------ 読む文章

近藤泰弘(2019.2)平安時代の敬語の形態論
近藤泰弘(2019.2)「平安時代の敬語の形態論」『日本語学』38-2
問題
- 「敬語動詞の視点の中和」の問題
- おはす・まゐるは非敬語形が行く・来・ありだが、敬語形になるとダイクシスが一見分からなくなる
- 行く・来の持つ方向性の視点と、おはす・まゐるの持つ敬意の視点は一種の相補性を持ち、金水はこれを「敬語動詞による視点中和」とした
- 授受動詞にはダイクティックな普通の敬語中立な動詞がない
- アスペクトにおいて、移動と存在が中和する問題(ありが行く・来と共通の「おはす」になること)についても考える
敬語動詞の形態論
- 移動動詞について、
- 中立の場合、話者が参照点、動作主体がそこから遠ざかるものが「ゆく」、近づくものが「く」

------------

> [やること]
上にある平安時代の敬語についての文章を、一字も変えずに最初から最後まで書き出してください。

------ 一覧

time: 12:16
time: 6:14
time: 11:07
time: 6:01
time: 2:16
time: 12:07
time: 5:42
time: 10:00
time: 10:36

------------
------ 一覧

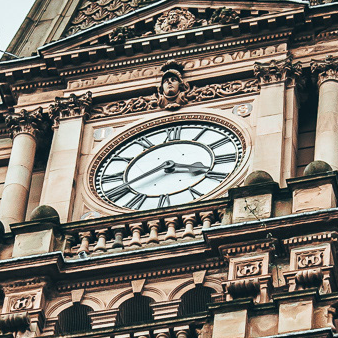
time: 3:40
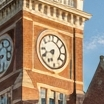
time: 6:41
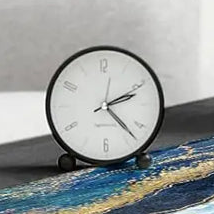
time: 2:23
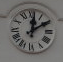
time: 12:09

------------

> [できあがり]
近藤泰弘(2019.2)平安時代の敬語の形態論
近藤泰弘(2019.2)「平安時代の敬語の形態論」『日本語学』38-2
問題
- 「敬語動詞の視点の中和」の問題
- おはす・まゐるは非敬語形が行く・来・ありだが、敬語形になるとダイクシスが一見分からなくなる
- 行く・来の持つ方向性の視点と、おはす・まゐるの持つ敬意の視点は一種の相補性を持ち、金水はこれを「敬語動詞による視点中和」とした
- 授受動詞にはダイクティックな普通の敬語中立な動詞がない
- アスペクトにおいて、移動と存在が中和する問題(ありが行く・来と共通の「おはす」になること)についても考える
敬語動詞の形態論
- 移動動詞について、
- 中立の場合、話者が参照点、動作主体がそこから遠ざかるものが「ゆく」、近づくものが「く」